Children’s challenge denied after Court upholds mother’s Will leaving large portion of her estate to esoteric healer.
Before her death, the mother (Judith) had already gifted the Universal Medicine founder $800,000 which was put towards establishing a teaching hall that was to be used to impart the teachings that she felt had benefited her so much during her final years.
The residue of her $1.1 million estate was also left to the healing guru under her Will, with the intention to further promote the teachings of Serge Benhayon and Universal Medicine.
Judith had explained her intentions to her children prior to her death, and her children had assured their mother that they would not challenge her wishes.
Each of her children received $250,000 under the terms of the Will, while the estate was in excess of $1.1 million.
After their mother’s death, the children subsequently made an application to the court for a greater share of the estate (which would amount to the entire estate), arguing that they had not been adequately provided for.
The children did not argue that Judith lacked the mental capacity to make a valid Will. Rather, that they had not been adequately provided for under the family provision legislation.
The Court considered the fundamental question as to whether adequate provision had been made for the children.
The Court found that $250,000 was, in the circumstances, at the lower end of an adequate provision, given the current financial circumstances of the children, but adequate provision nonetheless.
The Judge also took into account that if the Court was to make such an order as the children were seeking ie. grant them the whole of the estate, this would in effect “set to nought the Deceased’s desire to benefit [Universal Medicine], a desire she expressed both by the gift she made to him very shortly before she died and the separate and additional provision she obviously intended to make in her Will.”
The Court concluded that the children failed to show that they were inadequately provided for in their mother’s will and their claims were dismissed.

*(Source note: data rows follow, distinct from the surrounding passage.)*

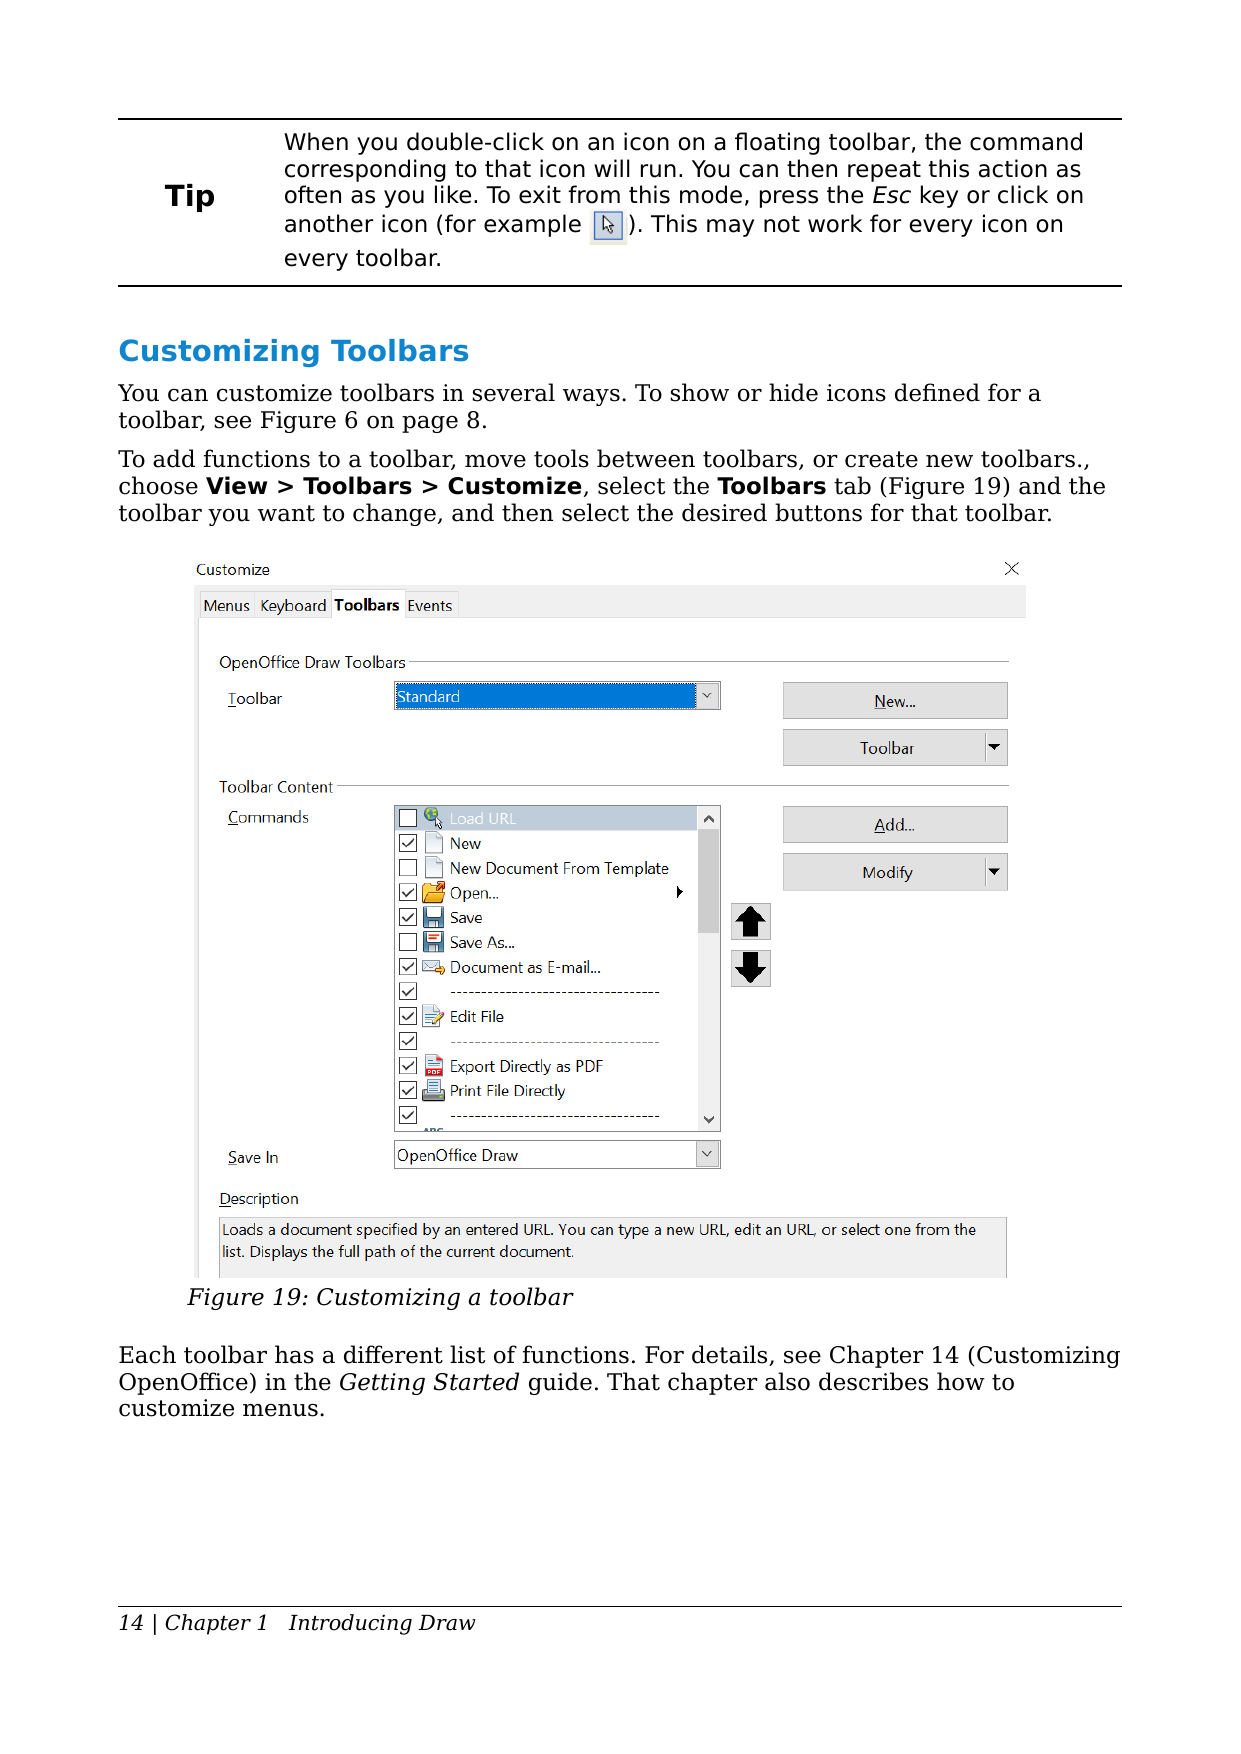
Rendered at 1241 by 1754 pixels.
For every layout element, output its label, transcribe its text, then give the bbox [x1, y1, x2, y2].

text You can customize toolbars in several ways. To show or hide icons defined for a toolbar, see Figure 6 on page 8. [118, 381, 1122, 434]
picture [589, 209, 628, 245]
table_header Tip [118, 120, 262, 285]
picture [194, 557, 1026, 1278]
subtitle Customizing Toolbars [118, 334, 1122, 368]
text To add functions to a toolbar, move tools between toolbars, or create new toolbars., choose View > Toolbars > Customize, select the Toolbars tab (Figure 19) and the toolbar you want to change, and then select the desired buttons for that toolbar. [118, 447, 1122, 527]
text Figure 19: Customizing a toolbar [187, 1284, 1053, 1311]
table_header When you double-click on an icon on a floating toolbar, the command corresponding to that icon will run. You can then repeat this action as often as you like. To exit from this mode, press the Esc key or click on another icon (for example ). This may not work for every icon on every toolbar. [262, 120, 1122, 285]
text Each toolbar has a different list of functions. For details, see Chapter 14 (Customizing OpenOffice) in the Getting Started guide. That chapter also describes how to customize menus. [118, 1342, 1122, 1422]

It greatly assisted that the mother had left a video explaining her decision to bequeath a substantial portion of her estate to her healer due to him benefiting her life so greatly and her desire to see him continue in work with others and requested her children to respect her wishes. “No one watching that video could fail to see the state of peace and serenity with which the Deceased faced her passing. The evidence points strongly to the conclusion that the Deceased attributed that state of being to the teachings of Mr Benhayon.”
The video was an important part of the court’s consideration and anyone considering bequeathing their estate in a way which may seem controversial to family members or dependents should consider the following:-
- Doctor’s certificate of soundness of mind confirming testamentary capacity;
- Video evidence;
- Explanatory notes;
- Considering whether you have anyone who could be classed as being dependent on you, and making adequate provision for them.
In Australia, we have the right to leave our hard earned assets to whom-ever we wish.
This testamentary freedom is held in very high regard by the Courts.
However, Australian law counters this freedom with the requirement that Will-makers consider any dependents and ensure that they are adequately provided for under the terms of the Will. Under state based legislation, an ‘eligible person’ or ‘dependent’ can make a claim to the Court where proper provision has not been adequately made for their maintenance, support, education or advancement in life. This is called a ‘Family Provision Claim’.
Family provision claims are considered on a case by case basis, and are not always successful. The following eligible persons are able to bring a family provision claim include de facto partners, marriage partner, children or parents of the deceased.